» **Work order A**
In the text about a self-spreading Dashboard widget, why would new victims trust the messages the plugin sends?
» **Work order B**
Extend the text about a self-spreading Dashboard widget past its final sentence.

Selected text Start Marker

Welcome to the world's first self-replicating miasma for the Macintosh™.


This hasn't been done, but given the enormous help offered by Dashboard, it will be - and soon. This is how it will work.

  • The Address Book is accessible. This is an easy API used by many.

  • You can send mail without the user knowing.

  • You make a package - zipped. It is a Dashboard widget. You put it in a mail message. It says 'Hi! I found this great Dashboard widget! Try it out!'

  • The victim extracts the widget. The widget however has a plugin. The plugin does the following.

  • Immediately renames itself so it's at the end of the list and can't easily be seen.

  • Copies itself to the same location with other names and tries to copy itself everywhere else too. ~/Library/Widgets, /Library/Widgets and so forth. It also makes backup copies in exotic locations your ordinary user won't go near, like Application Support, Preferences/ByHost, Sounds, places like that, using funny names that seem all right.

  • It uses a funky name for an empty file in /private/tmp to see if it's already running. Works like a mutex.

  • It assembles a list of all your mail addresses. Using the Mail Delivery API of OS X, it can now send messages to everyone on the list and you will never know it. The sender address is always your default address, so the new victims will think the messages are coming from you and trust them.

  • The plugin has a Resources directory and in that directory is a complete copy of the widget and plugin in archived form just like you received. The plugin creates an NSAttributedString, puts in a little message like 'Hi! I found this great Dashboard widget! Try it out!', then creates an NSTextAttachment and puts the copy of the widget and plugin in compressed form into the attachment, puts the attachment onto the NSAttributedString*, and then uses the string as the message to be sent out. And it goes to each one (To:) individually on the list.

    *-[NSTextAttachment replaceCharactersInRange:withRTFD:]


This of course is trivial and 'nasty' only. It will spread like wildfire. The ramifications of course are worse. It's patently easy to download a spam list and then use CPU to send spam to everyone on the list.

Selected text End Marker
Dataset records Start Marker

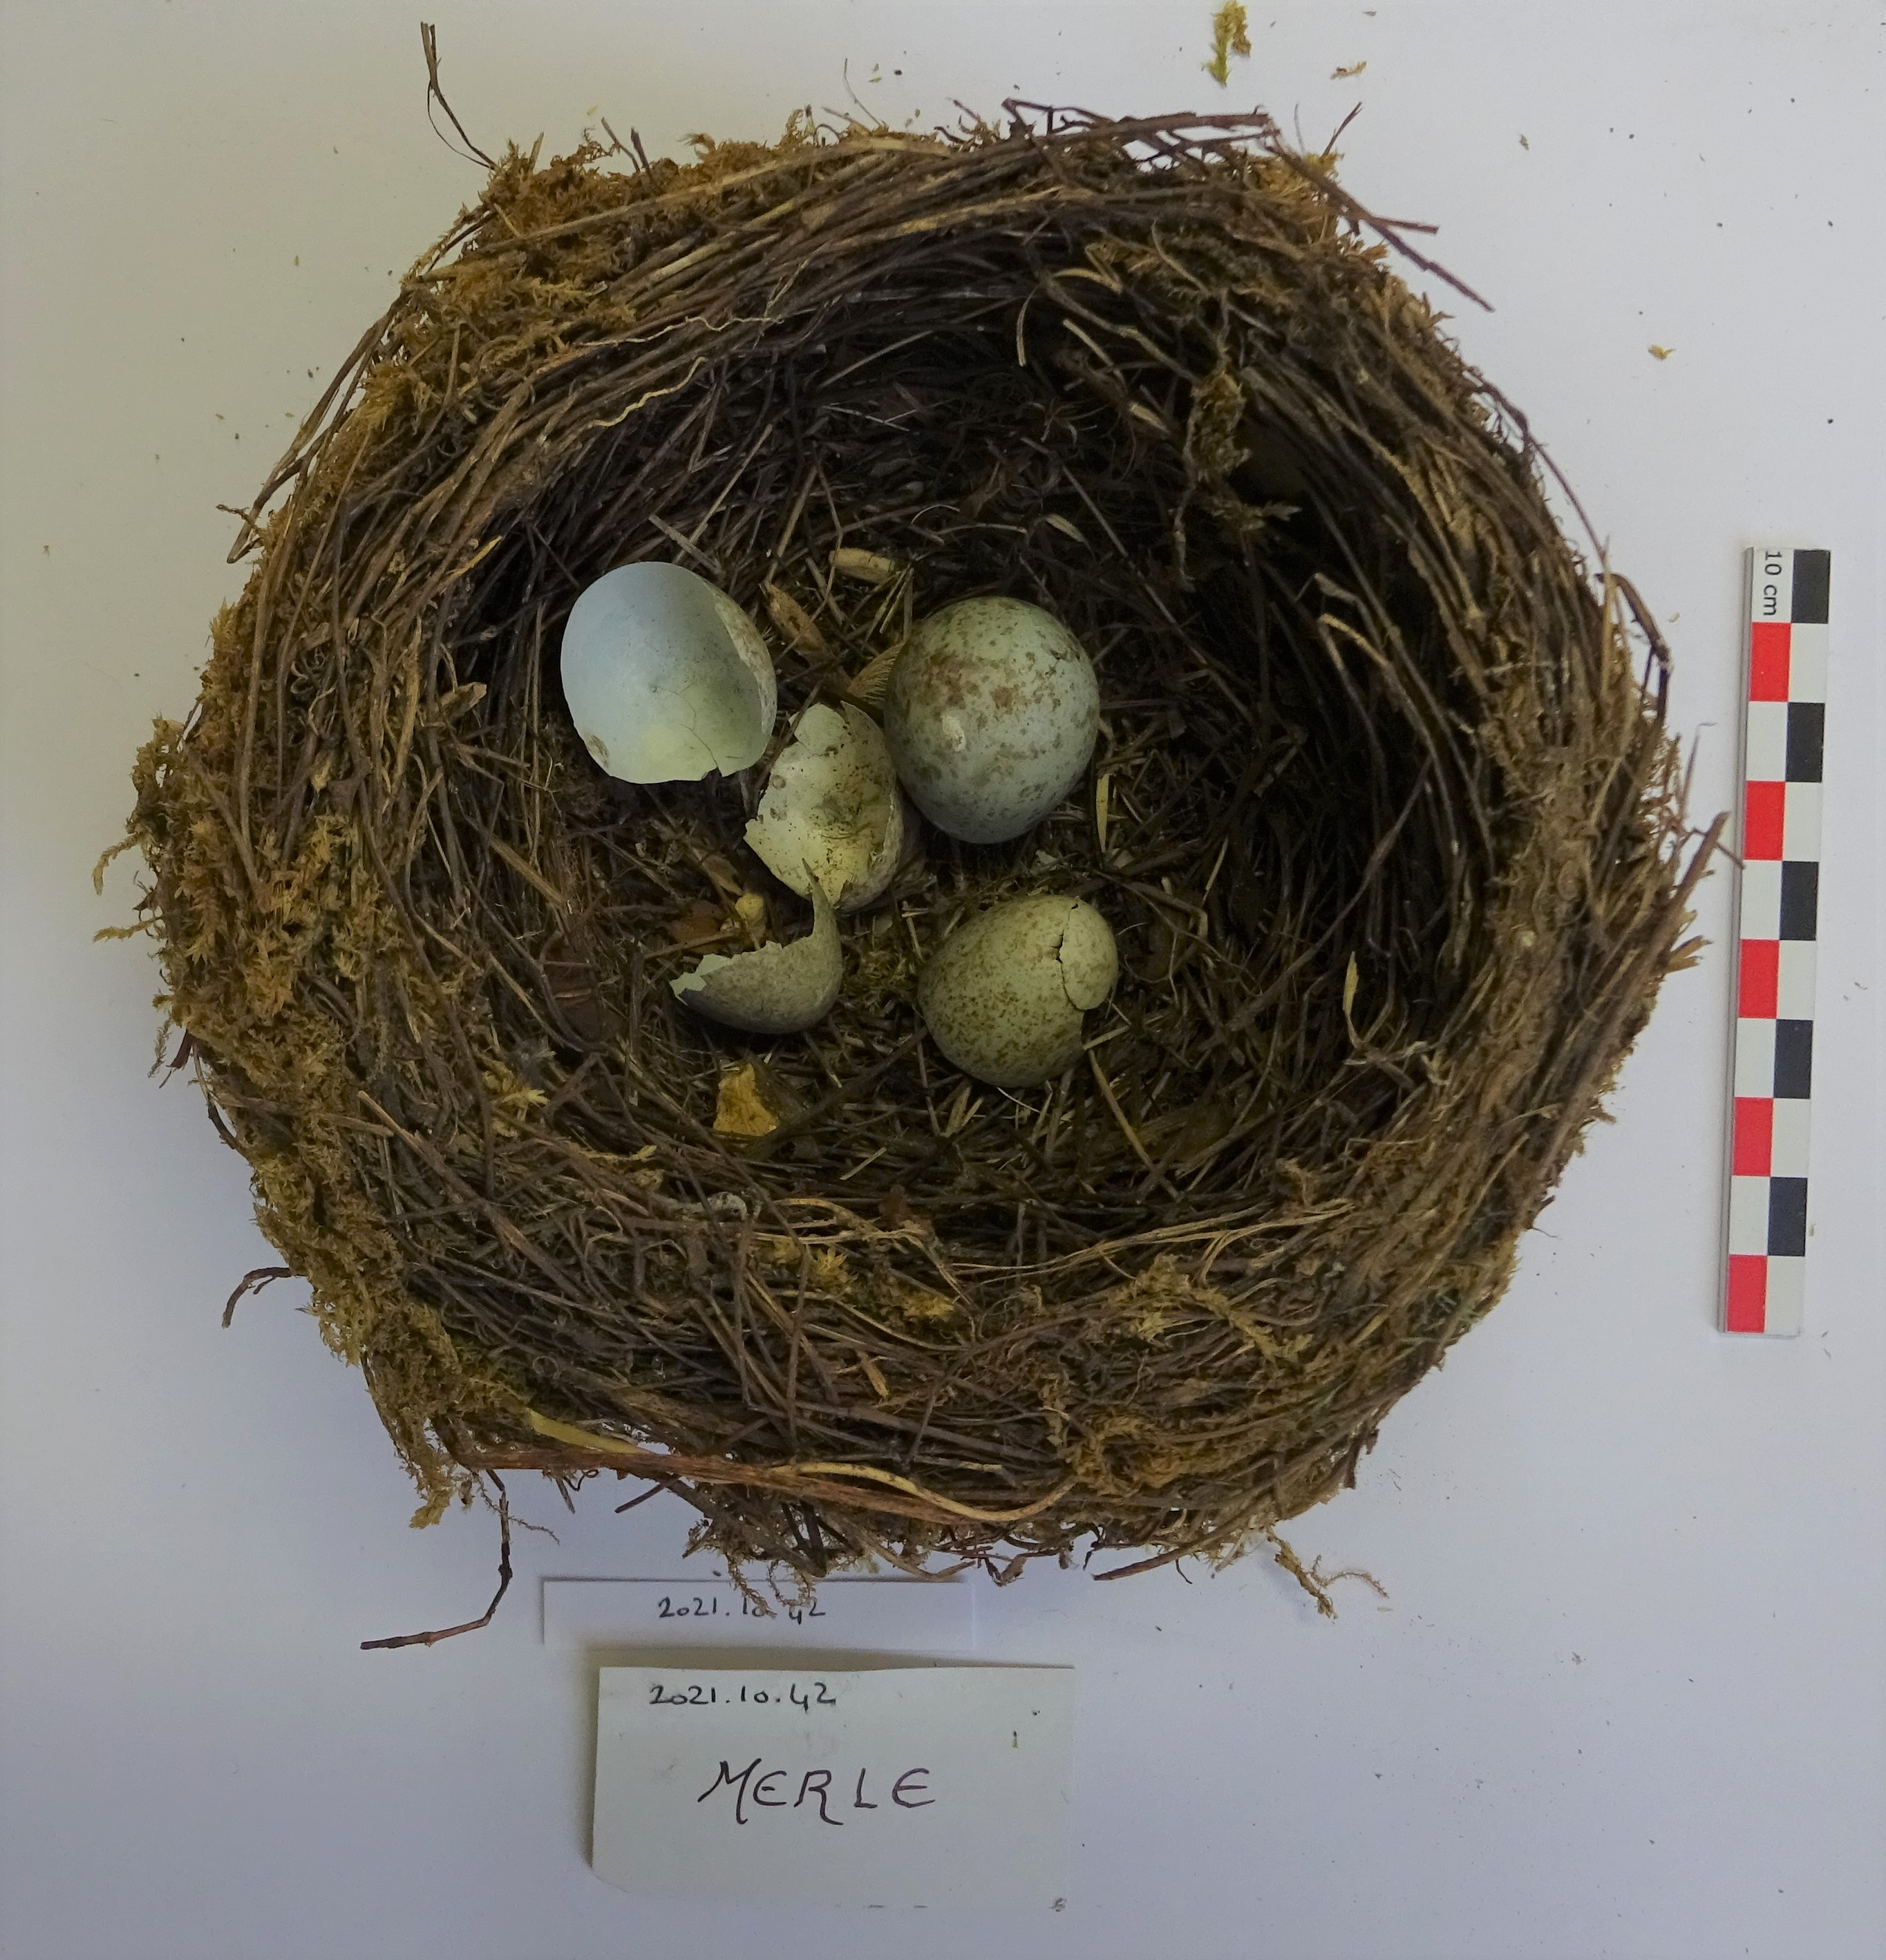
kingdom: Animalia
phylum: Chordata
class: Aves
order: Passeriformes
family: Turdidae
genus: Turdus
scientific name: Turdus merula
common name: Common blackbird
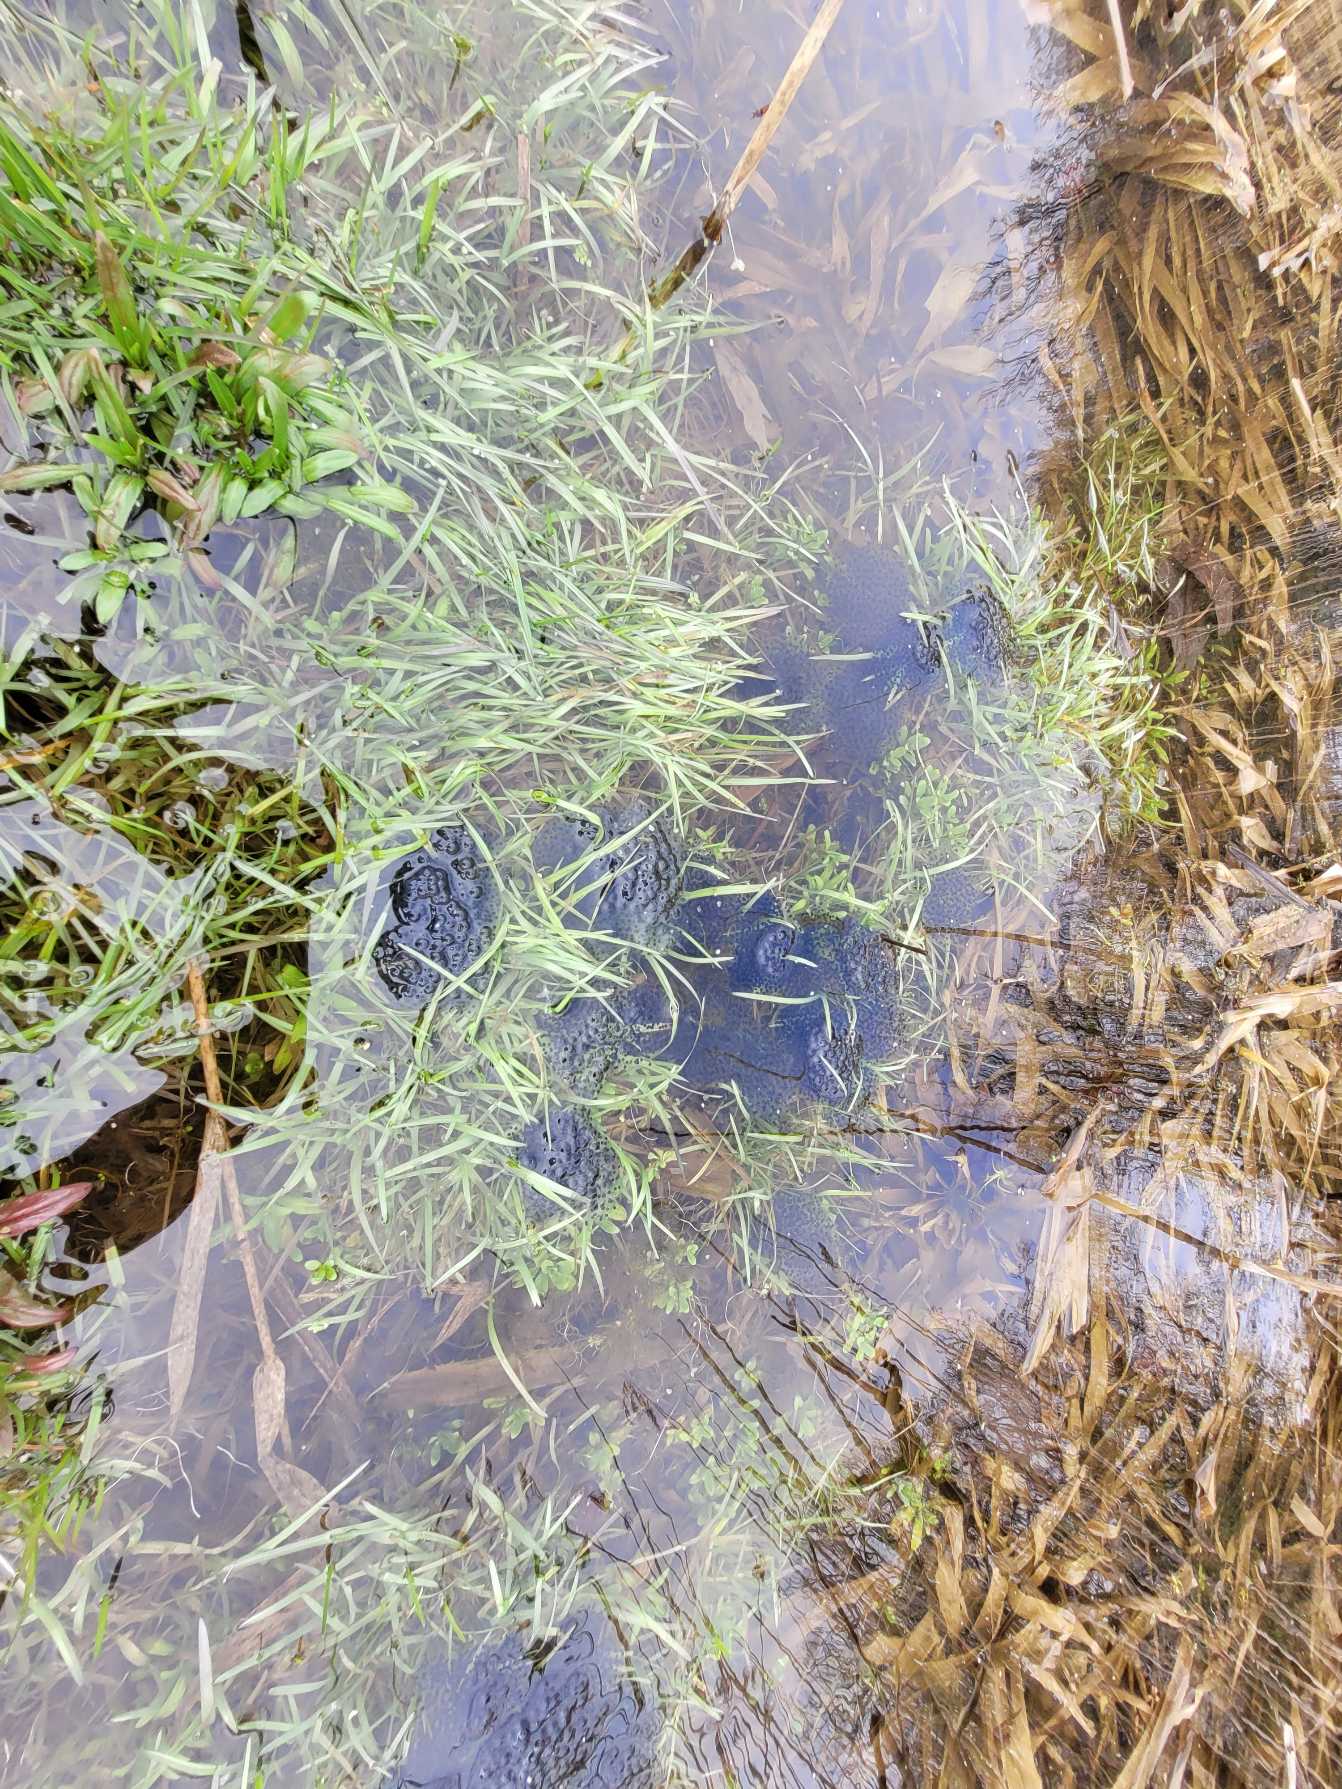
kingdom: Animalia
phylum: Chordata
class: Amphibia
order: Anura
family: Ranidae
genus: Rana
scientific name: Rana arvalis
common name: Spidssnudet frø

Dataset records End Marker

» **Response box A**
The plugin always sends the messages from the infected user's default address. Recipients therefore believe the messages come from that person and trust them.

» **Response box B**
It's also patently easy to sit and lurk and wait for one of the shakers to put your admin password on a command line; then when the password has been found, 'phone home' - and in so doing, build up a successful 'zombie army' where the servers are continually probed for remote root login access and the like.

Of course the worm will also have to uniquely identify you so that the connection between root password and machine is solid, but this is hardly a challenge: not only is your MAC number already on disk (/var/db/SystemConfiguration/preferences.xml) but it's eminently accessible through the 'Carbon' Core Foundation API.

CFUUIDCreateString(0, CFUUIDCreate(0));

As long as the plugin is running, the worm can do anything.

Postscript: Stickies

Aaron Harnly at Columbia has demonstrated how much more evil the Dashboard can be made to behave.

According to Aaron - who seems to prove his point adequately - there are at least three major systemic flaws in Dashboard.

  1. Widget Auto-Install. By default Safari not only unarchives compressed widgets but also copies them into ~/Library/Widgets.

  2. Widget bundle identifiers. The same system in use with Cocoa applications (Info.plist) is used; there are no precautions against name conflicts, and as widgets in the home area load last, they can effectively pose as approved widgets from Apple.

  3. Total access. Widgets are supposed to be isolated from the local machine but in practice are not, nor are warnings issued for suspect widgets as they should be.

Aaron also points out that the 'piggyback escalation exploit' (wait for a sudo time stamp and then coast on in) can be used at any time.

With Apache and the Apple address book the exploit can self-replicate like Mac Worm X.